Today, for the first time, I received essential oils (Lavender and Rosemary) in plastic bottles from Camden-Grey. I am not sure if I can leave them in there or should transfer them to amber glass bottles (which I don't have at the moment!!). Also, should essential oils be generally stored in the refrigerator or is the pantry fine?


----------



## carebear (Jan 12, 2010)

dark and cool and at a consistent temperature.  a fridge is good, another cool place is fine too but you don't want to put it somewhere that the temp goes up and down by more than a couple of degrees if you can help it.

glass is best - amber is better than clear to protect against the light.

light and heat degrade EOs.  and oxygen.


----------



## seaturtle (Jan 12, 2010)

Thanks, carebear. Do you think the oils are ok temporarily in the plastic bottles or could they eat through the plastic?


----------



## carebear (Jan 12, 2010)

they won't eat through the plastic, but oxygen can get in and some parts of the EO can get out so it's not good for storage long term.  keep it cool to minimize that until you can get some amber glass.

it annoys the daylights out of me that some suppliers sell in plastic.  YES it cuts down on shipping costs, etc., but most small time soapers and such don't have unused amber glass bottles just sitting around.


----------



## seaturtle (Jan 13, 2010)

Yes, I agree. I had ordered the 1 lb bottles to save on the price and now I have to buy the glass bottles separately. I does not make any sense and it is a lesson learned for me.
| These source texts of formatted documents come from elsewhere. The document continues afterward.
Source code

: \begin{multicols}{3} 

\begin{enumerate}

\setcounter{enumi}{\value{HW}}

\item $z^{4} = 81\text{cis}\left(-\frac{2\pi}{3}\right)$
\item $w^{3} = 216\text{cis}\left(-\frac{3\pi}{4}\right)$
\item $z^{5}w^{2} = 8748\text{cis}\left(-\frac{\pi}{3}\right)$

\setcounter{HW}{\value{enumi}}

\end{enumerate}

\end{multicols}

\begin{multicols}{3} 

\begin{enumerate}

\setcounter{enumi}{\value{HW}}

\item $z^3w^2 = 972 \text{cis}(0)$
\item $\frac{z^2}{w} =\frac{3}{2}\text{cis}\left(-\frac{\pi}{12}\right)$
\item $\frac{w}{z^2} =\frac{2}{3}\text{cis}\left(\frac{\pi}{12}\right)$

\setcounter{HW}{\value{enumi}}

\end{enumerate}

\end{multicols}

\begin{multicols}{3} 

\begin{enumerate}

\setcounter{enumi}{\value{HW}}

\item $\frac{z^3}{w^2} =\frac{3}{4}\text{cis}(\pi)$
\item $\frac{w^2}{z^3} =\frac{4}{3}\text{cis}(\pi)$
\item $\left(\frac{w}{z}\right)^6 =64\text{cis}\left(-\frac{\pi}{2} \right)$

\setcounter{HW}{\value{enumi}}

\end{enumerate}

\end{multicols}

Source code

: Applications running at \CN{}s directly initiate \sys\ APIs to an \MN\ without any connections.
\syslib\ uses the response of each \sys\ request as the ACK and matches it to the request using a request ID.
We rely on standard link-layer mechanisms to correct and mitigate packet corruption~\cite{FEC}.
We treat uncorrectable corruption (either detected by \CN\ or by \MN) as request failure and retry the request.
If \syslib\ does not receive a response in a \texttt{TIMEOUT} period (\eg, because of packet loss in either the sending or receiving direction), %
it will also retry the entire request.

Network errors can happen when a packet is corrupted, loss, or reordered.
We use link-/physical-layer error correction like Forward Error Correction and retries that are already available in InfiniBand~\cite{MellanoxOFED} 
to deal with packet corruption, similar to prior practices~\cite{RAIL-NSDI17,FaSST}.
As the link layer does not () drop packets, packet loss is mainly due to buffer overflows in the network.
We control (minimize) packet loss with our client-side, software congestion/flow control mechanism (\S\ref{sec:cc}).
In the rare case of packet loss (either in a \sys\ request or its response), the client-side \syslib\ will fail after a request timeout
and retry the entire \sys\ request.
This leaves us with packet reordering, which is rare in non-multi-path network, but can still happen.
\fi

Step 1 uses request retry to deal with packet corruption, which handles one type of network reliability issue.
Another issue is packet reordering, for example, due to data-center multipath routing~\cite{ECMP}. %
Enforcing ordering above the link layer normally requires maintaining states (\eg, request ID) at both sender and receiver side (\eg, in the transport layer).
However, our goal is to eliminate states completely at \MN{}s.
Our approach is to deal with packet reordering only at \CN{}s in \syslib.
Thanks for your input.


----------



## gekko62 (Jan 14, 2010)

Some of the ones I order come in plastic & others in aluminium.(same supplier)I make a habit of ordering amber bottles along with the eo's just in case,so now Ive got a bit of a collection.But it really bugs me that I have to! Still,I can understand why they don't want to ship larger amts in glass but cant figure why they don't just put them ALL in aluminium bottles. :?


----------



## carebear (Jan 14, 2010)

aluminum bottles are expensive.  and some EOs are reactive.


----------



## gekko62 (Jan 14, 2010)

That makes sense. 
Can aluminium bottles be deodorised & re-used? Or would they forever be an Orange 5x bottle for example? Starting to get some empties & Ive used one for a blend which wasn't a problem as the main eo was the one the bottle was for,but it would be a shame to just toss em.


----------



## Bubbles Galore (Jan 23, 2010)

carebear said:
			
		

> they won't eat through the plastic, but oxygen can get in and some parts of the EO can get out so it's not good for storage long term.  keep it cool to minimize that until you can get some amber glass.
> 
> it annoys the daylights out of me that some suppliers sell in plastic.  YES it cuts down on shipping costs, etc., but most small time soapers and such don't have unused amber glass bottles just sitting around.



It annoys the hell out of me too. Thanks for tip about keeping in the fridge Carebear.


----------



## Raha (Feb 21, 2010)

Dear all,
My E.O.'s have all been sitting on my kitchen table for about a month (in normal daylight )at about 73 degrees Fahrenheit . They are all, thank God, in amber tinted bottles. Do you think any damage came to them?
I put them in the fridge right away!
Thank you for the advice 
Grateful,
Raha


----------